[Brief] Please set down every entry below exactly as given.

***** Dataset excerpts

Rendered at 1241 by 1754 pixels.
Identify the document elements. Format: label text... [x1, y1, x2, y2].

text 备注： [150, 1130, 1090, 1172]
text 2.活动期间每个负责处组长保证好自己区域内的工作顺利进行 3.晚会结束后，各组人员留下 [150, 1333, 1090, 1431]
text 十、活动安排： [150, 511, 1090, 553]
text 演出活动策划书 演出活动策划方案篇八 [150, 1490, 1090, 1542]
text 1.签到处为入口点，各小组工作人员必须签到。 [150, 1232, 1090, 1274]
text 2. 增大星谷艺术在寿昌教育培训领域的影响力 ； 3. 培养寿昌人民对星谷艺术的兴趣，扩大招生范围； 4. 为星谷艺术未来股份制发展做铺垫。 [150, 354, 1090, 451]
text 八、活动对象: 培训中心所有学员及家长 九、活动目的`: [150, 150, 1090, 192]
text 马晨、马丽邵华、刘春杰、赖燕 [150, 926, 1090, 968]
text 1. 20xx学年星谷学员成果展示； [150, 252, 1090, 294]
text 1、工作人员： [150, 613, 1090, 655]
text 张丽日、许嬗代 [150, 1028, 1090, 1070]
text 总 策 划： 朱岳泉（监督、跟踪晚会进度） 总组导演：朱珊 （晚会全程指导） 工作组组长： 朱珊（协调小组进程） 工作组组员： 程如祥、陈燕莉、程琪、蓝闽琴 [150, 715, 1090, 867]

**********

[Answer box]
Rendered at 1241 by 1754 pixels.
Identify the document elements. Format: label text... [x1, y1, x2, y2].

text 备注： [150, 1130, 1090, 1172]
text 2.活动期间每个负责处组长保证好自己区域内的工作顺利进行 3.晚会结束后，各组人员留下 [150, 1333, 1090, 1431]
text 十、活动安排： [150, 511, 1090, 553]
text 演出活动策划书 演出活动策划方案篇八 [150, 1490, 1090, 1542]
text 1.签到处为入口点，各小组工作人员必须签到。 [150, 1232, 1090, 1274]
text 2. 增大星谷艺术在寿昌教育培训领域的影响力 ； 3. 培养寿昌人民对星谷艺术的兴趣，扩大招生范围； 4. 为星谷艺术未来股份制发展做铺垫。 [150, 354, 1090, 451]
text 八、活动对象: 培训中心所有学员及家长 九、活动目的`: [150, 150, 1090, 192]
text 马晨、马丽邵华、刘春杰、赖燕 [150, 926, 1090, 968]
text 1. 20xx学年星谷学员成果展示； [150, 252, 1090, 294]
text 1、工作人员： [150, 613, 1090, 655]
text 张丽日、许嬗代 [150, 1028, 1090, 1070]
text 总 策 划： 朱岳泉（监督、跟踪晚会进度） 总组导演：朱珊 （晚会全程指导） 工作组组长： 朱珊（协调小组进程） 工作组组员： 程如祥、陈燕莉、程琪、蓝闽琴 [150, 715, 1090, 867]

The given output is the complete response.